Aprovei a manobra da mula na certeza de que lobisomem algum arriscava
sua pessoa em tamanho carrascal. Enganado estava eu. Atrás, abrindo
caminho e destorcendo mato, vinha o vigancista do lobisomem. Roncava
como porco cevado. Assim acuada, a mulinha avivou carreira, mas tão
desinfeliz que embaralhou a pata do coice numas embiras-de-corda. Não
tive mais governo de sela e rédea. Caí como sei cair, em posição
militar, pronto para repelir qualquer ofendimento. Digo, sem alarde,
que o lobisomem bem podia sair da demanda sem avaria ou agravo, caso
não fosse um saco de malquerença. Estando eu em retirada, pelo
motivo já sabido de ser portador de galão e patente, não cabia a
mim entrar em arruaça desguarnecido de licença superior. Disso não
dei conta ao enfeitiçado, do que resultou a perdição dele. Como
disse, rolava eu no capim, pronto a dar ao caso solução briosa, na
hora em que o querelante apresentou aquela risada de pouco caso e
deboche:
–
Quá-quá-quá...
Não
precisou de mais nada para que o gênio dos Azeredos e demais
Furtados viesse de vela solta. Dei um pulo de cabrito e preparado
estava para a guerra do lobisomem. Por descargo de consciência, do
que nem carecia, chamei os santos de que sou devocioneiro:
– São
Jorge, Santo Onofre, São José!
Em
presença de tal apelação, mais brabento apareceu a peste. Ciscava
o chão de soltar terra e macega no longe de dez braças ou mais. Era
trabalho de gelar qualquer cristão que não levasse o nome de
Ponciano de Azeredo Furtado.
Dos
olhos do lobisomem pingava labareda, em risco de contaminar de fogo o
verdal adjacente. Tanta chispa largava o penitente que um caçador de
paca, estando em distância de bom respeito, cuidou que o mato
estivesse ardendo. Já nessa altura eu tinha pegado a segurança de
uma figueira e lá de cima, no galho mais firme, aguardava a
deliberação do lobisomem. Garrucha engatilhada, só pedia que o
assombrado desse franquia de tiro. Sabidão, cheio de voltas e
negaças, deu ele de executar macaquices que nunca cuidei lobisomem
pudesse fazer. Aquele par de brasas espiava aqui e lá na esperança
de que eu pensasse ser uma súcia deles e não uma pessoa sozinha. O
que o galhofista queria era que eu, coronel de ânimo desenfreado,
fosse para o barro denegrir a farda e deslustrar a patente. Sujeito
especial em lobisomem como eu não ia cair em armadilha de pouco pau.

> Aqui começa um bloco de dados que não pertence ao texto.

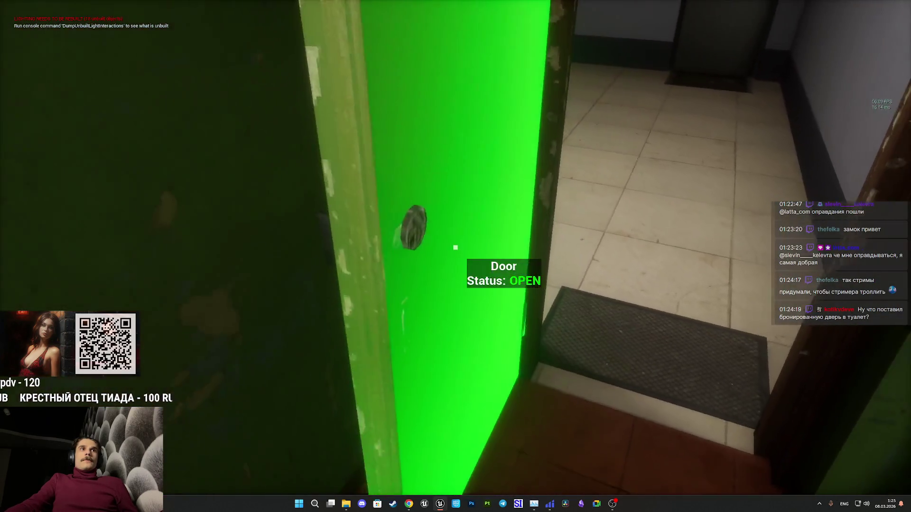
{"action": "left_click", "coordinate": [455, 247]}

No alto da figueira estava, no alto da figueira fiquei. Diante de tão
firme deliberação, o vingativo mudou o rumo da guerra. Caiu de
dente no pé de pau, na parte mais afunilada, como se serrote fosse:
–
Raque-raque-raque.
Não
conversei – pronto dois tiros levantaram asa da minha garrucha. Foi
o mesmo que espalhar arruaça no mato todo. Subiu asa de tudo que era
bicho da noite e uma sociedade de morcegos escureceu o luar. No meio
da algazarra, já de fugida, vi o lobisomem pulando coxo, de pernil
avariado, língua sobressaída na boca. Na primeira gota de sangue a
maldição desencantava, como é de lei e dos regulamentos dessa raça
de penitentes. No raiar do dia, sujeito que fosse visto de perna
trespassada, ainda ferida verde, podia contar, era o lobisomem.